Laser heat treating makes use of the laser energy to rapidly and efficiently heat a selected area of the surface of a metal component above the transformational temperature. The thermal mass of the component is all that is required to achieve quenching. In other words, a rapid quench necessary for hardening is achieved by removal of the laser energy via conduction. This occurs after turning off the laser or movement of the laser beam over the component’s surface. Rapid heat removal is achieved by the thermal mass of the component acting as a heat-sink. This heat removal rate is typically much higher than those associated with traditional methods and therefore can achieve a higher case hardness. 

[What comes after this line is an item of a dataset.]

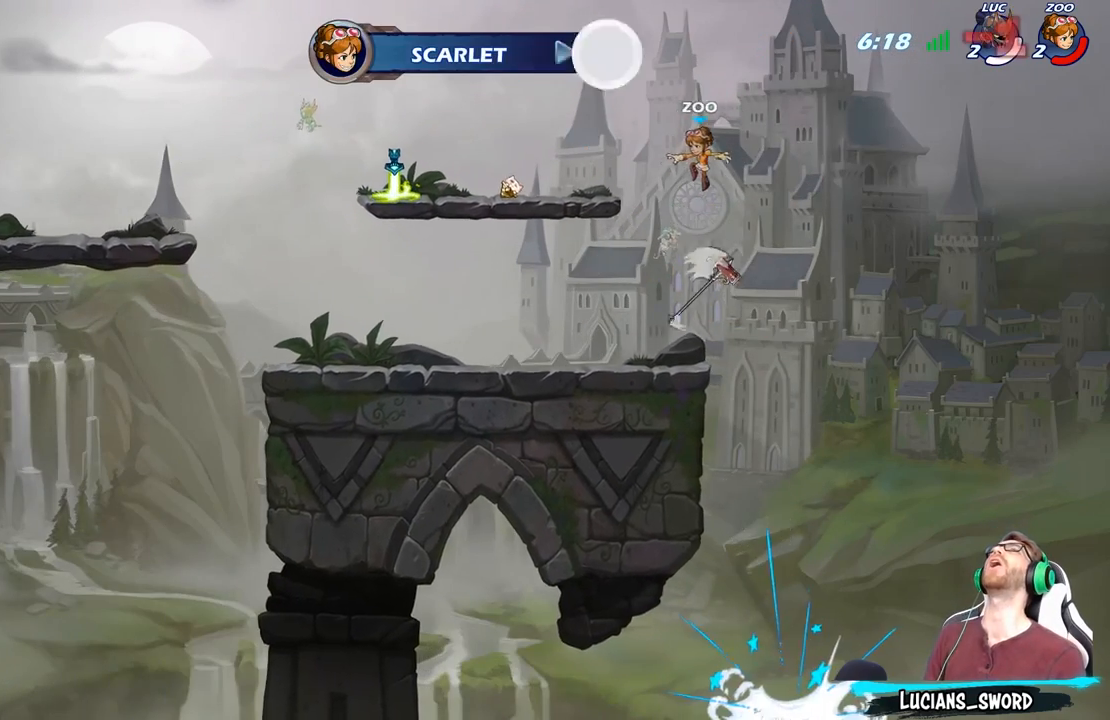
{"buttons": ["L2"], "left_stick": "up-left", "right_stick": "center", "events": [[17, "A", "up"], [117, "R2", "up"], [167, "B", "up"], [217, "R2", "down"], [267, "Y", "down"], [283, "A", "down"], [300, "B", "down"], [350, "A", "up"], [350, "Y", "up"], [483, "B", "up"], [500, "R2", "up"]]}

The major advantage of diode laser surface hardening is the high processing speed with precise case-depths resulting in negligible distortion. Laser surface transformation hardening not only increases the wear resistance; but, under certain conditions, the fatigue strength is also increased due to the compressive stresses induced on the work piece surface. This is especially true of powder metal parts and high torque parts such as cams, cranks, and couplings.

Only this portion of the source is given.